Selected text –
2.5. Colon Sensitivity Testing

Electromyographic recordings to measure contraction of the abdominal wall musculature during graded CRD were used to assess colonic sensitivity. This is known as the visceromotor response (VMR) (Ness and Gebhart 1991a, 1991b). To prevent excessive movement during recordings, individual rats were trained to stay in a Bollman cage for 1 hour for three consecutive days. Prior to recordings, a distensible latex balloon (5 cm in length) attached to a distension device through polyethylene tubing was inserted into the rectum. The balloon was kept in place by taping the catheter to the tail. A pressure transducer monitored the intralumial pressure during distensions (10, 20, 30, 40, and 60 mmHg). The pressures were held constant during the 30 s stimulus period, with a 180 s interstimulus interval. The EMG signal from the external oblique muscle was amplified through a low-noise AC differential amplifier (model 1700, A-M Systems, Inc.) and recorded on-line using the Spike 2/CED 1401 data acquisition program (CED 1401; Cambridge Electronic Design, Cambridge, UK).

Following baseline recordings, the effect of the NMDAR antagonist CGS-19755 was tested on the VMR of adult rats in the neonatal pH 4.0 saline injected and controls. In both groups, the drug was given intravenously (30μmol, i.v.) or intrathecally (20nmol, i.t.) to test the site of action. The SRF to graded CRD (10–60 mmHg) was recorded before and 10 min after CGS-19755 administration. The doses used were obtained from previous experiments (Miranda et al., 2004).

2.6. Surgery for Spinal and PNA Recordings

Surgical preparations for electrophysiological recordings have been previously described (Mickle et al., 2010). Briefly, prior to experiments, rats were deprived of food, but not water, for 12-26 h. Following sodium pentobarbital induction (50 mg/kg, i.p.), anesthesia was maintained with a constant intravenous infusion of 5–10 mg/kg/h through a right femoral vein catheter. The left carotid artery was also cannulated to monitor blood pressure. The rats were paralyzed with an initial dose of gallamine triethiodide (Flaxedil, Sigma, St. Louis, MO, USA) (10 mg/kg, i.v), and mechanically ventilated with room air (~60 cycles min −1) through a tracheal tube. The body temperature was kept within the physiological range with an overhead lamp.

For spinal cord recordings, the lumbosacral (L6-S1) spinal cord was exposed by laminectomy after placing the head in a stereotaxic head holder. The dura membrane was removed and a 1–2 cm saline-soaked gelatin sponge (Gelfoam, Pharmacia Upjohn Company, Michigan, MI, USA) was used to cover the exposed spinal cord. The exposed surface of the spinal cord was covered with warm mineral oil (37°C).

[Point-based object detection data]
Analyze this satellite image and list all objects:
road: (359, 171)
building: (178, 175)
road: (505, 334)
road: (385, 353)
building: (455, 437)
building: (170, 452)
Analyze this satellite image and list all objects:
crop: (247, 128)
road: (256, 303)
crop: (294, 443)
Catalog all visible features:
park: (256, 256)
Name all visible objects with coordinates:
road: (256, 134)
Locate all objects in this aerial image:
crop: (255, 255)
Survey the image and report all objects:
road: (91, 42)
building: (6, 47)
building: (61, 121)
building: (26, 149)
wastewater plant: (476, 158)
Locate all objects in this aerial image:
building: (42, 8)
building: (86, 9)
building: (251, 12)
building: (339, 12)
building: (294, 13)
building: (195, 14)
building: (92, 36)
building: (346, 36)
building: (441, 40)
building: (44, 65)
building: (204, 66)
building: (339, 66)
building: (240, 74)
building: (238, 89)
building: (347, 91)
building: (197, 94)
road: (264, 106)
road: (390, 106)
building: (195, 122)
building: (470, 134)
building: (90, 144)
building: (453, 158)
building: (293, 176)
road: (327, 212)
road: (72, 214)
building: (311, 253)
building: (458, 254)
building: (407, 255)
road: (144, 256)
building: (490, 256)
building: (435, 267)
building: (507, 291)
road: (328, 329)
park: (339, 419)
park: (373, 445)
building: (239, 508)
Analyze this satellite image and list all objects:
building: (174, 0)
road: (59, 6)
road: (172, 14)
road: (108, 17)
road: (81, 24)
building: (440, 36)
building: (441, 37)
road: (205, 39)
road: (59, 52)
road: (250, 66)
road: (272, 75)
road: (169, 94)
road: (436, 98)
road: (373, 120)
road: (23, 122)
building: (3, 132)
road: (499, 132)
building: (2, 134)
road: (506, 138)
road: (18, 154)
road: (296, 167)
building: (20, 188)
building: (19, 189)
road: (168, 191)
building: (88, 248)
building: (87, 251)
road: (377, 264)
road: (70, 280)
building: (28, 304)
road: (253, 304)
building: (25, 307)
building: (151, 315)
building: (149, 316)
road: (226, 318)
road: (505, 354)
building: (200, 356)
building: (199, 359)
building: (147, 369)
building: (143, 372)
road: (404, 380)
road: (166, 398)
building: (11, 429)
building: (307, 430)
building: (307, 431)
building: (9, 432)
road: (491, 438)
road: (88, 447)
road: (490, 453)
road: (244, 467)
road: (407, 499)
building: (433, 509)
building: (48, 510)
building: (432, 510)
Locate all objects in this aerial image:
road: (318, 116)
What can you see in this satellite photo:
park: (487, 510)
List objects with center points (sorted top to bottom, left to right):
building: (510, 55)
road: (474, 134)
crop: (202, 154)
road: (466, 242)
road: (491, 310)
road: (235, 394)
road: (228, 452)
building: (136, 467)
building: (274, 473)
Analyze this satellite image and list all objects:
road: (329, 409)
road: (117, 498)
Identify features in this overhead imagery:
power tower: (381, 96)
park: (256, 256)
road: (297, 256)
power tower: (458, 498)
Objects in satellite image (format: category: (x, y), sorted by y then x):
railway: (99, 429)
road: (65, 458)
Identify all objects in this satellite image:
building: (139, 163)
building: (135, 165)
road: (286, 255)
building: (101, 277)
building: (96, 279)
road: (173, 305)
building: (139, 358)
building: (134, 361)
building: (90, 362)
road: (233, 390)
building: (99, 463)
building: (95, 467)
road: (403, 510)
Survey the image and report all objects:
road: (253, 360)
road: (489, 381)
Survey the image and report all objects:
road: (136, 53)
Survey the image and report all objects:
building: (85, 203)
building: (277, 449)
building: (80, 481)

Problem 1 –
List every distension pressure named in the methods text for the colon sensitivity recordings.
Problem 2 –
According to the methods text, why were the rats trained to stay in a Bollman cage for three consecutive days?

Expected answer 1 –
10, 20, 30, 40, and 60 mmHg

Expected answer 2 –
The training was meant to prevent excessive movement during the recordings. Each rat stayed in the cage for 1 hour on each of the three days.